Which... is a considerable deviation from where this conversation with myself started.
Comparing dogs to humans... if humans were to suddenly disappear from the picture - a lot of dog breeds would find themselves in trouble. Some dogs, you'd expect would be very survivable and capable - but the reality is that they have been bred to have heads that are too wide for normal birth - and would be unable to properly reproduce (at least with their own breed). Others would do okay - but their breeds would all rapidly collapse and lose distinction after several generations.... spare for, perhaps, some of the more 'natural' canine breeds - the Shepherds and Huskies.

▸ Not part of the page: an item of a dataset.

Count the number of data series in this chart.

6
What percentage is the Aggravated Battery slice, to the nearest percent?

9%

The fact is that any population is under -some- selective pressure. Any organism is going to develop genetic diversity allowable within the selective pressures acting upon them. In many cases - these selective pressures are endemic to the very species involved. Humans, for example, are genetically disposed to having a 1:1 ratio of males to females and frequently bare only one child per maternity cycle. Humans are a prime example of self-imposed Red Queen Evolution (see signature) - the rate at which our species developed and the extremes to which it developed make no rational sense. Sure - the benefits of our intelligence make sense -now- ... but when you look at the sprawling gulf we had to cross between chimps and us.... it makes no sense. Was a super-smart chimpanzee so radically survivable even though its brain was consuming 10% more calories per day than the others, that its children would barely fit down the birth canal - forcing a considerable widening of the hip of the opposite ***?

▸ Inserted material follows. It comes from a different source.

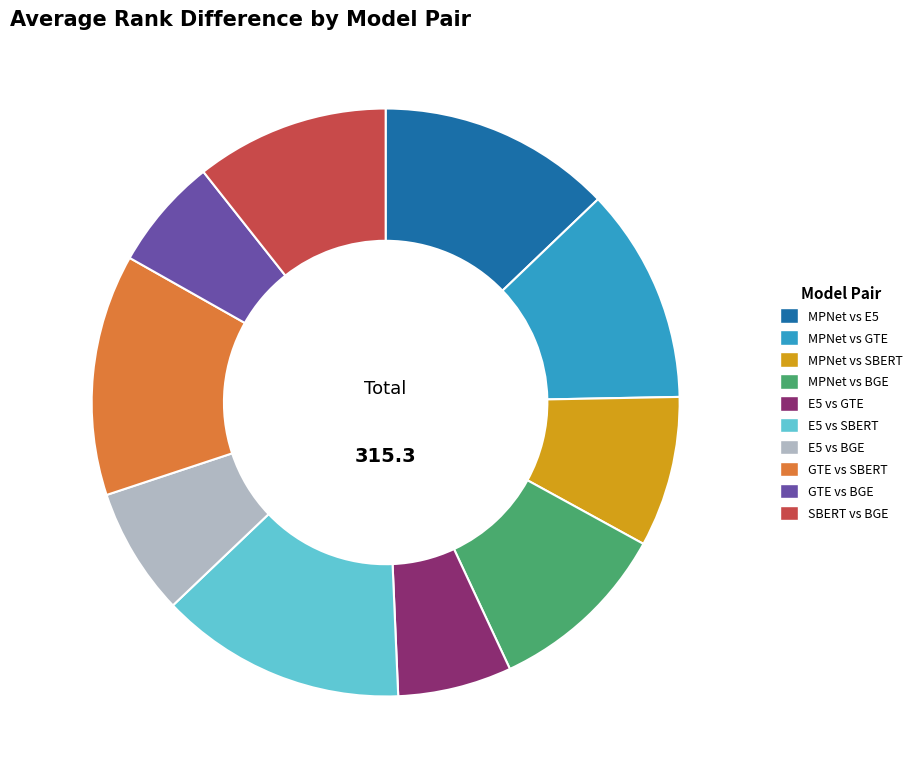

Does any single category account for the majority?

No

It's like saying a peacock's feathers make it more survivable. Other factors drive evolution... one of the most powerful being fetishism. One of our female ancestors thought a clever chimp was attractive. Her offspring were more likely to be both clever and have a bias towards clever mates... and the race began as substantial portions of the poulation began to adopt the same fetish. 'Survival' wasn't the name of the game. Getting a mate who would produce attractive kids (to everyone else) was. This is enough to drive certain traits into extremes well beyond what would have developed if environmental survival was the key factor.

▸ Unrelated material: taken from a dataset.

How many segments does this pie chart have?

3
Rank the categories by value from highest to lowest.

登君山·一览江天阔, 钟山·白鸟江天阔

But that's not exactly what this study is saying... it's simply saying that the genetic diversity of a reproductively compatible population increases in relation to its size. Though, currently, a lot of traits are likely 'dormant' or only mildly expressed. If selective factors were suddenly imposed upon the global population (in such a way as to not instantly collapse global travel) - then considerable change in the human species could be seen within only a few generations.
Though, at this point, it's difficult to envision environmental changes that would be enough to act as a strong-enough selective bias. The strongest biases in our population are likely going to be rooted in mating preferences - which, at this point, are likely to lead to sub-speciation as opposed to global population changes. After all... a species doesn't necessarily evolve. Individuals within it do. The individuals with the best traits are the most successful - those individuals that do not are less successful (and in some cases - perish or leave no legacy). The people born alongside those individuals dont inherit their traits. If they are lucky - their kids or grandkids will by recognizing the importance of those traits and making a conscious effort to seek them..... otherwise - they keep on trucking with the genes they have and that were part of the species, beforehand.
And I'm kind of talking in circles, right now. Just taking a break from reading/writing fan-fiction and yard work and decided one of my publicized ramblings would fit here.